On subsequent walks around Traverse City, I began to notice everywhere this curious waltz between grass and concrete. Grass is a pioneer species, adaptable, rugged, tenacious. Seeds from nearby grass are blown by the wind into tiny cracks in the concrete providing safe harbor for growth. In the cracks the seeds wait patiently, nature has time; there is a tempo to nature’s balance. When the time is right, water launches the journey. Germination begins with water activating dormant enzymes that utilize stored nutrients. Feeding off the nutrients, cells divide – two becomes four becomes eight – both multiplying and specializing. Sprouting out into the air, the newly specialized root cells hear the call of gravity, while cells of the green blade grow upward in defiance. A roadway or sidewalk might seem like a hostile environment, but these surfaces are primarily aggregate rock, a comforting home to a species that turns solid, kraggy, stone mountains verdant green. Potential energy in the growing root tip, like a coiled spring, forces its way further into the crack to anchor itself and collect water and nutrients. The small, but unrelenting pressure expands microcracks exposing more surface and breaking off tiny pieces of the rock. With the help of water and nature’s chemical factories, fungi and bacteria, asphalt and concrete are broken down from which, minerals like calcium and silicon, are pulled from the rock into the growing grass. Molecule by molecule, a parking lot becomes a prairie, a participant in the cycles of life once again.

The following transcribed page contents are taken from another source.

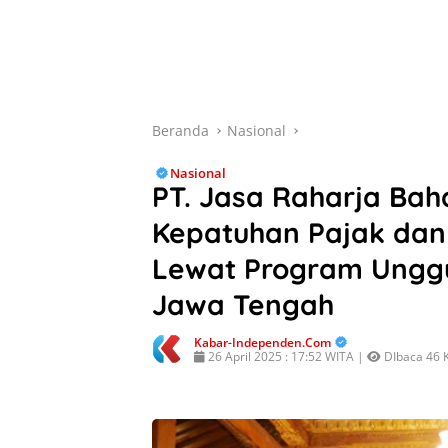
Beranda
Nasional
Nasional
PT. Jasa Raharja Bah
Kepatuhan Pajak dan
Lewat Program Ungg
Jawa Tengah
Kabar-Independen.com
26 April 2025 : 17:52 WITA |
DIbaca 46 K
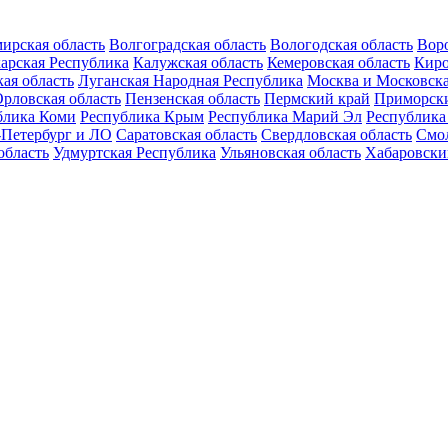
ирская область
Волгоградская область
Вологодская область
Воро
арская Республика
Калужская область
Кемеровская область
Киро
ая область
Луганская Народная Республика
Москва и Московска
рловская область
Пензенская область
Пермский край
Приморск
блика Коми
Республика Крым
Республика Марий Эл
Республика
-Петербург и ЛО
Саратовская область
Свердловская область
Смол
область
Удмуртская Республика
Ульяновская область
Хабаровски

“God bless the grass that breaks through cement

It’s green and it’s tender and it’s easily bent

But after awhile it lifts up its head

For the grass is living and the stone is dead

– Pete Seeger

In our human built environment we’ve pulled so many materials out of their natural cycles, and in doing so we’ve made them dead. It’s time we master the balancing force of reabsorption and bring materials back into living cycles. We are the grass seeds and despite the oppressive extent of our pollution, there are plenty of cracks we can open – the Project Drawdown site provides 100 great actions to launch the process. Small actions are accumulative, the first seed creates a little space, making it easier for the next seed and soon there are 10 blades of grass pulling nutrients back into life’s cycle, then 100, then 1000. Who among us will take up the challenge and be the pioneer seeds?